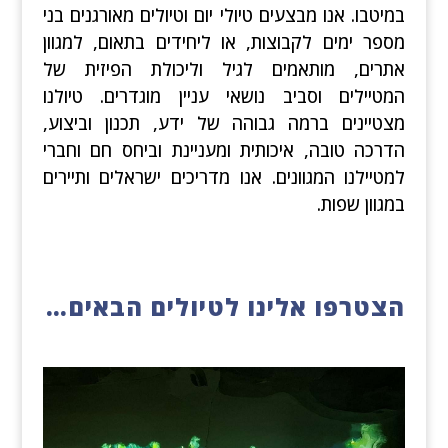
במיטבו. אנו מבצעים טיולי יום וטיולים מאורגנים בני
מספר ימים לקבוצות, או ליחידים בתאום, למגוון
אתרים, מותאמים לגיל וליכולת הפיזית של
המטיילים וסביב נושאי עניין מוגדרים. טיולנו
מצטיינים ברמה גבוהה של ידע, תכנון וביצוע,
הדרכה טובה, איכותית ומעניינת וביחס חם וחברי
למטיילנו המגוונים. אנו מדריכים ישראלים ותיירים
במגוון שפות.
הצטרפו אלינו לטיולים הבאים…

=======

▶ _Problem to solve_: Reproduce the material above in full, exactly, with no images.

▶ _Output for this exercise_:
במיטבו. אנו מבצעים טיולי יום וטיולים מאורגנים בני
מספר ימים לקבוצות, או ליחידים בתאום, למגוון
אתרים, מותאמים לגיל וליכולת הפיזית של
המטיילים וסביב נושאי עניין מוגדרים. טיולנו
מצטיינים ברמה גבוהה של ידע, תכנון וביצוע,
הדרכה טובה, איכותית ומעניינת וביחס חם וחברי
למטיילנו המגוונים. אנו מדריכים ישראלים ותיירים
במגוון שפות.
הצטרפו אלינו לטיולים הבאים…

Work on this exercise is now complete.